## Prompt:
Find the lines in the listing below that include the word "scene", and report how many there are, with nothing more.

## Records:

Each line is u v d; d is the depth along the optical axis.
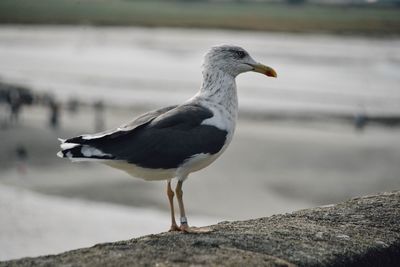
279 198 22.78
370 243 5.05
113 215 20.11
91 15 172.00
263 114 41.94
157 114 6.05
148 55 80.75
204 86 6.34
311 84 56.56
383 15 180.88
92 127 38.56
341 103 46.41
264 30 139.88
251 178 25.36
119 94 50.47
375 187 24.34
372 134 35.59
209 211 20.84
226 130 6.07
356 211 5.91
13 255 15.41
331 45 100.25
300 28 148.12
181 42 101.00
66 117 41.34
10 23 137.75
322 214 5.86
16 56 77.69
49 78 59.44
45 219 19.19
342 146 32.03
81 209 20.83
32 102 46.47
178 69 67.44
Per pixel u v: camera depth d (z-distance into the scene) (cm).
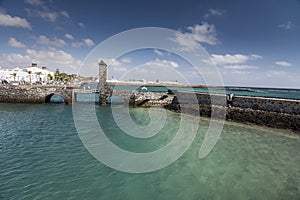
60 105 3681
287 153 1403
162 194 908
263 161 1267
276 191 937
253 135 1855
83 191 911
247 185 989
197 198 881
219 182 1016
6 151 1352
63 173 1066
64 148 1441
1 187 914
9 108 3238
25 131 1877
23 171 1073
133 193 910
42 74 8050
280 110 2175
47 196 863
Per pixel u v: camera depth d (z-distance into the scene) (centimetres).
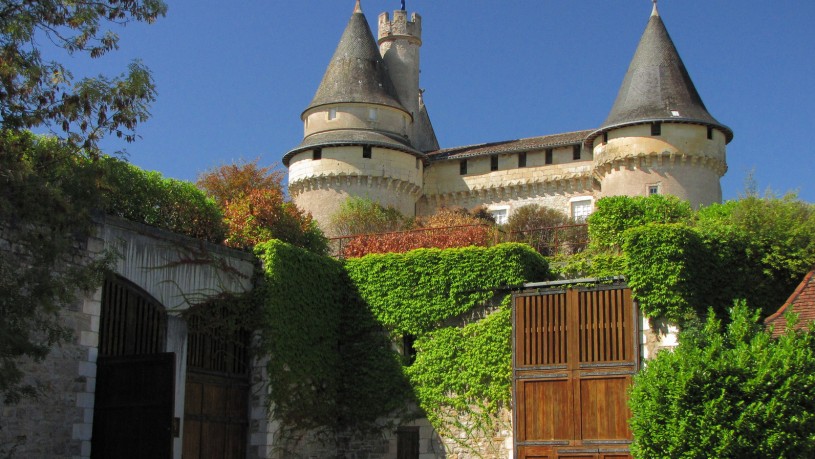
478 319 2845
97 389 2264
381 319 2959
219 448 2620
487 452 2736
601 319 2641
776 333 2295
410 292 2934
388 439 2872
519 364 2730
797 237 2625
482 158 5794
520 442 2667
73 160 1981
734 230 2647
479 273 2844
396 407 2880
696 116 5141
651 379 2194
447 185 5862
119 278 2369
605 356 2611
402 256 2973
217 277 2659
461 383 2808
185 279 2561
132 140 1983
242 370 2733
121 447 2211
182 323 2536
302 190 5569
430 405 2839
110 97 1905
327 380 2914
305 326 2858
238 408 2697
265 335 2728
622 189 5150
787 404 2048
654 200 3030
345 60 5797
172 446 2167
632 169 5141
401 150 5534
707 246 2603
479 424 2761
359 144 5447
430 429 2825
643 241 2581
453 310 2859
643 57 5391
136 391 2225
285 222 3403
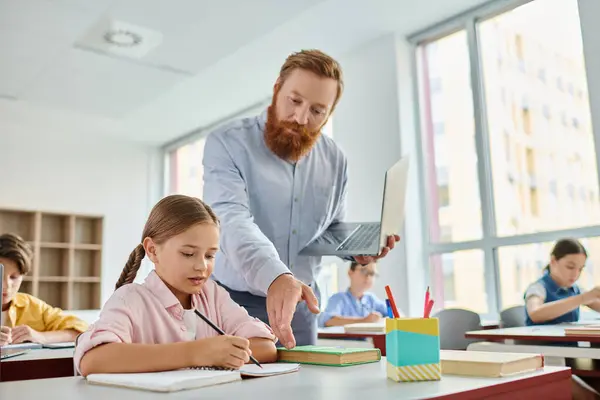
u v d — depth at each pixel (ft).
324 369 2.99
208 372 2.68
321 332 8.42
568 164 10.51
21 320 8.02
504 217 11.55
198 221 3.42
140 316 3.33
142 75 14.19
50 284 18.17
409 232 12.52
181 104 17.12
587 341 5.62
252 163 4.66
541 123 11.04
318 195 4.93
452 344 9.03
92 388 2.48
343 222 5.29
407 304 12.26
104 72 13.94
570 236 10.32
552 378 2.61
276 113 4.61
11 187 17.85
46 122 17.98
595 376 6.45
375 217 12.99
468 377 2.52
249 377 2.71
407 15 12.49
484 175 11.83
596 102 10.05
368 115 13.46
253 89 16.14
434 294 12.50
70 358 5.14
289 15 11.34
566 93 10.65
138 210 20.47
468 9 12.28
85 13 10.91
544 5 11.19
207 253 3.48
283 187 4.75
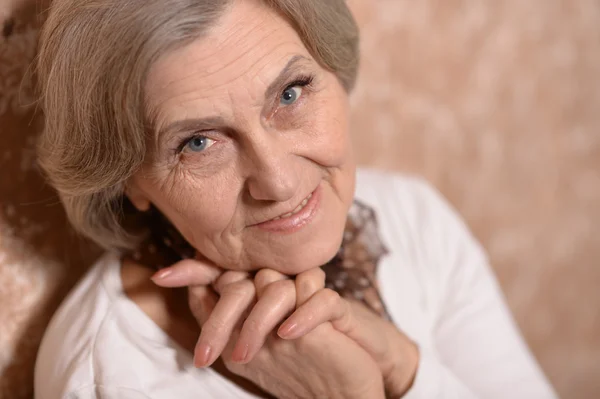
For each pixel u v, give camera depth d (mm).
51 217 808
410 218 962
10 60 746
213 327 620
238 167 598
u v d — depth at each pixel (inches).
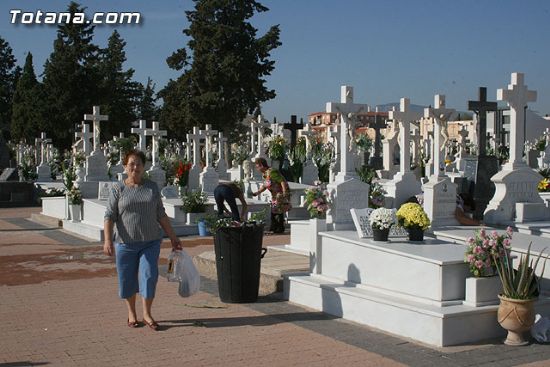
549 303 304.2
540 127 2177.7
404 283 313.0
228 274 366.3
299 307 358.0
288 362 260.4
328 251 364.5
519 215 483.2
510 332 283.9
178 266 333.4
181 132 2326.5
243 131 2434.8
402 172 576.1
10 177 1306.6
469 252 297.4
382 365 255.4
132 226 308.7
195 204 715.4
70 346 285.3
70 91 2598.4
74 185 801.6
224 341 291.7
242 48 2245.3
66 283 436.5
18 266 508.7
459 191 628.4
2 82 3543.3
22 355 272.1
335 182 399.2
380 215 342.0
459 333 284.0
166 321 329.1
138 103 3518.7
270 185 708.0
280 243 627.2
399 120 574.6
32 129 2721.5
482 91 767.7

## Result:
2